The number of news media has increased in the past decade, but the Ba'ath Party continues to maintain control of the press. Journalists and bloggers have been arrested and tried. In 2009, the Committee to Protect Journalists named Syria number three in a list of the ten worst countries in which to be a blogger, given the arrests, harassment, and restrictions which online writers in Syria faced.

Internet censorship in Syria is extensive. Syria bans websites for political reasons and arrests people accessing them. Internet cafes are required to record all the comments users post on chat forums. Websites such as Wikipedia Arabic, Youtube and Facebook have been intermittently blocked in the past. Filtering and blocking was found to be pervasive in the political and Internet tools areas, and selective in the social and conflict/security areas by the OpenNet Initiative in August 2009. Syria has been on Reporters Without Borders' Enemy of the Internet list since 2006 when the list was established.

In addition to filtering a wide range of Web content, the Syrian government monitors Internet use very closely and has detained citizens "for expressing their opinions or reporting information online." Vague and broadly worded laws invite government abuse and have prompted Internet users to engage in self-censorship to avoid the state's ambiguous grounds for arrest.

The Syrian Centre for Media and Free Expression was closed by the government in September 2009. It was the country’s only NGO specializing in media issues, Internet access and media monitoring during election campaigns.
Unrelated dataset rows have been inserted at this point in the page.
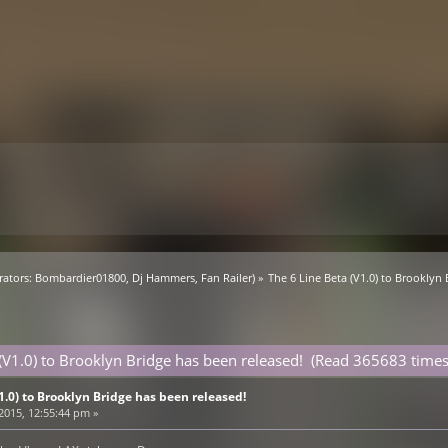
ators:
Bombardier01800
,
Dj Hammers
,
Fan Railer
) »
The 6 Line Beta (V1.0) to Brooklyn
 (V1.0) to Brooklyn Bridge has been released! (Read 365683 times
V1.0) to Brooklyn Bridge has been released!
 2015, 12:55:44 pm »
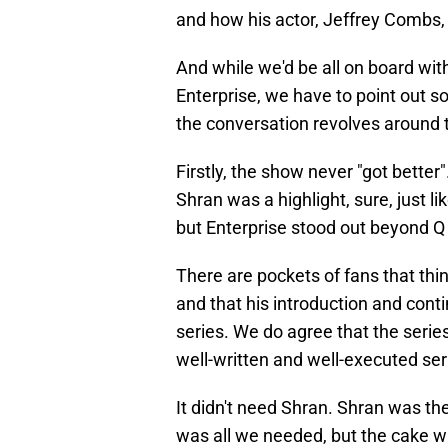
and how his actor, Jeffrey Combs, 
And while we'd be all on board wit
Enterprise, we have to point out s
the conversation revolves around 
Firstly, the show never "got better"
Shran was a highlight, sure, just l
but Enterprise stood out beyond Q
There are pockets of fans that th
and that his introduction and conti
series. We do agree that the serie
well-written and well-executed ser
It didn't need Shran. Shran was th
was all we needed, but the cake wa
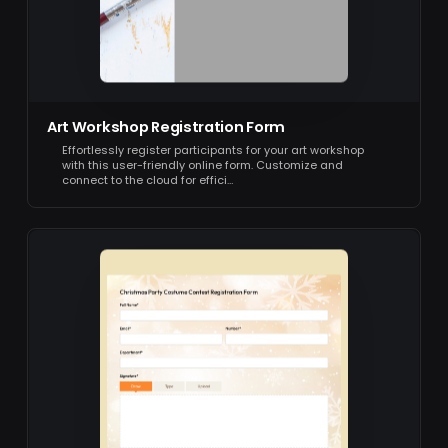
Art Workshop Registration Form
Effortlessly register participants for your art workshop
with this user-friendly online form. Customize and
connect to the cloud for effici…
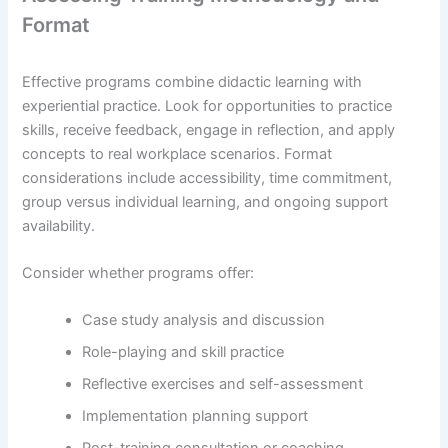
Format
Effective programs combine didactic learning with
experiential practice. Look for opportunities to practice
skills, receive feedback, engage in reflection, and apply
concepts to real workplace scenarios. Format
considerations include accessibility, time commitment,
group versus individual learning, and ongoing support
availability.
Consider whether programs offer:
Case study analysis and discussion
Role-playing and skill practice
Reflective exercises and self-assessment
Implementation planning support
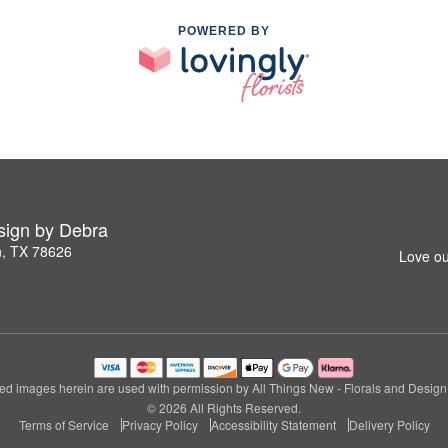
POWERED BY
esign by Debra
n, TX 78626
Love ou
ed images herein are used with permission by All Things New - Florals and Design
© 2026 All Rights Reserved.
Terms of Service
Privacy Policy
Accessibility Statement
Delivery Policy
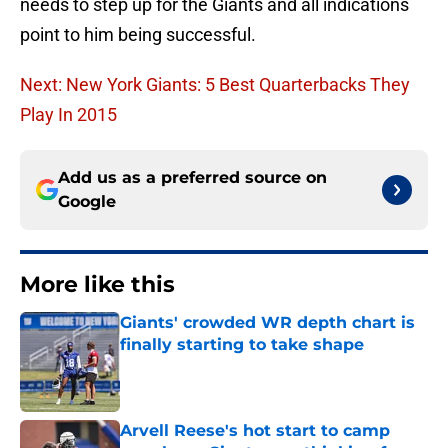
needs to step up for the Giants and all indications
point to him being successful.
Next: New York Giants: 5 Best Quarterbacks They
Play In 2015
Add us as a preferred source on
Google
More like this
Giants' crowded WR depth chart is
finally starting to take shape
Published by on Invalid Date
Arvell Reese's hot start to camp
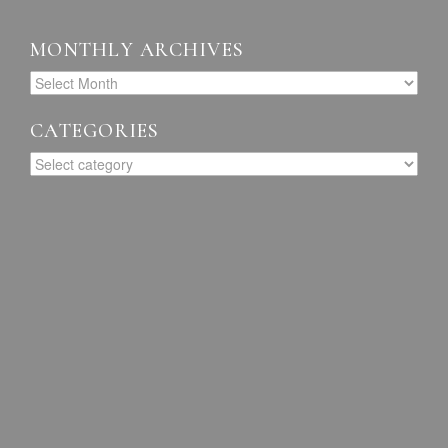
MONTHLY ARCHIVES
CATEGORIES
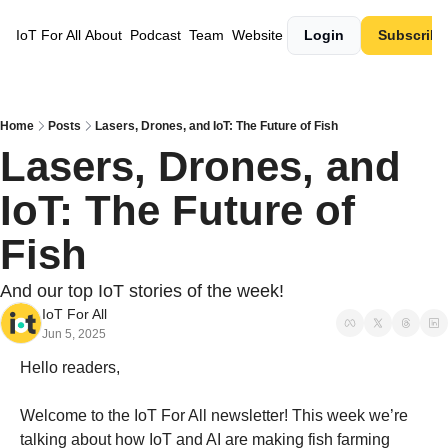
IoT For All
About
Podcast
Team
Website
Login
Subscribe
Home
Posts
Lasers, Drones, and IoT: The Future of Fish
Lasers, Drones, and 
IoT: The Future of 
Fish
And our top IoT stories of the week! 
IoT For All
Jun 5, 2025
Hello readers,
Welcome to the IoT For All newsletter! This week we’re 
talking about how IoT and AI are making fish farming 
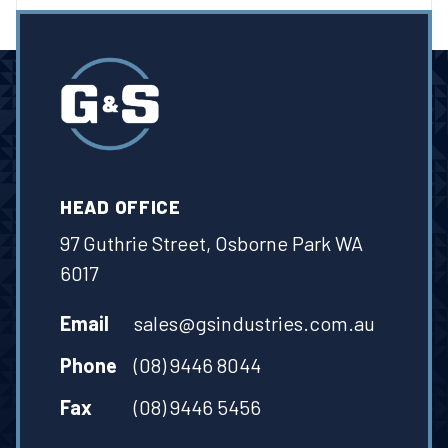
HEAD OFFICE
97 Guthrie Street, Osborne Park WA
6017
Email
sales@gsindustries.com.au
Phone
(08) 9446 8044
Fax
(08) 9446 5456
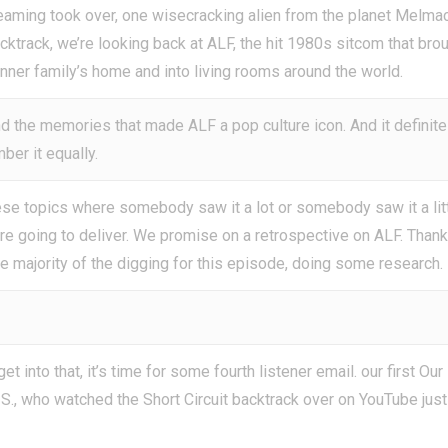
eaming took over, one wisecracking alien from the planet Melma
cktrack, we’re looking back at ALF, the hit 1980s sitcom that bro
anner family’s home and into living rooms around the world.
and the memories that made ALF a pop culture icon. And it definite
ber it equally.
 topics where somebody saw it a lot or somebody saw it a litt
 are going to deliver. We promise on a retrospective on ALF. Than
he majority of the digging for this episode, doing some research.
 into that, it’s time for some fourth listener email. our first Our
t S., who watched the Short Circuit backtrack over on YouTube just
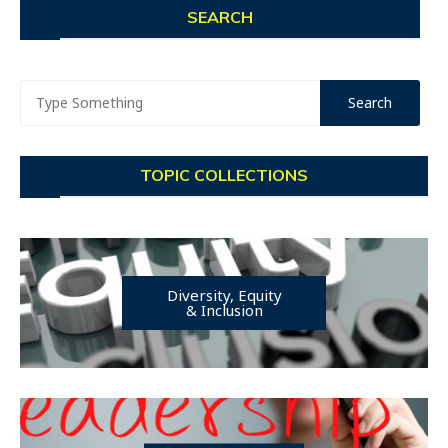
SEARCH
TOPIC COLLECTIONS
Diversity, Equity
& Inclusion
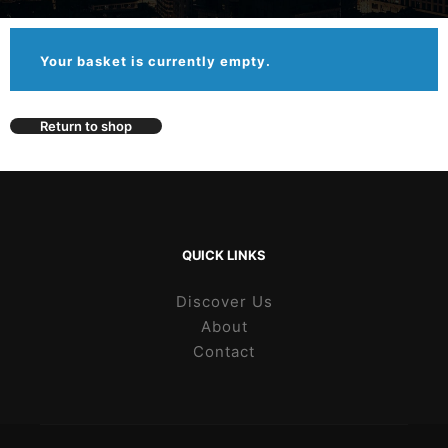
Your basket is currently empty.
Return to shop
QUICK LINKS
Discover Us
About
Contact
It had operated without government approval, and had monitored violations of journalists’ rights and had taken up the cause of the ban on the dissemination of many newspapers and magazines.

Ethnic and racial discrimination

Syria is home to 1.7 million Kurds who constitute 10% of the population, forming the largest non-Arab ethnic minority in the country. They were denied citizenship until April 2011 (Decree 49).